Now she sees it as her mission to help women doctors “step into their power again and feel in control of their lives.” She does this through her work as assistant professor of clinical sciences for Rosalind Franklin University Chicago Medical School, the founder of Mighty Mom, MD, and the co-founder and Chief Wellness Officer of Women in White Coats.
Women in White Coats, as it exists today, emerged from a 2018 book, “The Chronicle of Women in White Coats,” which Shrestha contributed to, and compiled the stories of 20 women doctors, covering everything from inequitable pay to #MeToo in medicine. It’s grown into a continuing medical education, coaching and support organization. “Coaching women doctors gives me tremendous satisfaction,” Shrestha says. “I know all the different challenges they face because I’ve been there. Truly, my mission is to uplift and empower them through the ups and downs of career and life.”
Melissa Sioux Amundson, Rising Star Award Heading link
In 2020, as COVID-19 pushed university classes and meetings to Zoom, Dr. Melissa Sioux Amundson BS ’05, DDS ’07 found a novel use for the software—supervising surgery at Noma Children’s Hospital in Sokoto, Nigeria. As the first and only American oral maxillofacial surgeon working with Médecins Sans Frontières (MSF) (Doctors Without Borders in English).

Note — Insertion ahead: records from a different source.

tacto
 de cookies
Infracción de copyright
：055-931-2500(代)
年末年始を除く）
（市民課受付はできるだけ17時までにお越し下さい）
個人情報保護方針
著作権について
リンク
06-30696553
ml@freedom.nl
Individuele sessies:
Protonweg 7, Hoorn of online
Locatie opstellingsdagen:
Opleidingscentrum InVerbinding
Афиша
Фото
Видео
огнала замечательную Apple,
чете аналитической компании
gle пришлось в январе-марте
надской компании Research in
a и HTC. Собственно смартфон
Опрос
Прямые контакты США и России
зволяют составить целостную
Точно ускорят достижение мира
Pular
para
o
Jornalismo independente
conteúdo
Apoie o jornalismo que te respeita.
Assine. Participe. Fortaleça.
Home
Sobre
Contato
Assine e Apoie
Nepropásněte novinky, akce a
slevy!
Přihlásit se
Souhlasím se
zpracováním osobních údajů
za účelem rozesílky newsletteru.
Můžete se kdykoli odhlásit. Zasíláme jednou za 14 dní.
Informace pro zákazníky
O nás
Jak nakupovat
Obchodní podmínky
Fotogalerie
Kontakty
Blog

Amundson’s deployments with MSF began in fall 2016 with month-long trips to Sokoto. Noma is a virulent, bacterial infection of the gums, which preys on malnourished children. The World Health Organization estimates that the disease has a 90% fatality rate, and the 10% who survive often cannot open their mouths or chew. Although the pandemic put her first international intervention on hold, she planned to join an MSF team heading to Sokoto earlier this year.
Amundson’s service-oriented dentistry grew in part from a Robert Wood Johnson Foundation grant that gave UIC dentistry students the opportunity to do volunteer work in underserved communities. While completing her residency at Jackson Memorial Hospital at University of Miami, a colleague approached her about doing medical work in Honduras. Soon she began traveling to the main teaching and public hospital in Tegucigalpa, Honduras, hiring the staff, and even purchasing some of the hardware and equipment. When not doing volunteer work, Amundson practices at nonprofit Tallahassee Memorial Hospital Trauma Clinic, which serves Florida, Georgia and Alabama.
The most rewarding part of her work is training surgeons and seeing the changes that the maxillofacial surgeries she performs can bring. “I get pictures on WhatsApp from patients who one, two and three years later can open their mouths with full function. It completely changes their lives,” she says. “To be able to give that back to them, to help people in that regard really is what keeps me going back.”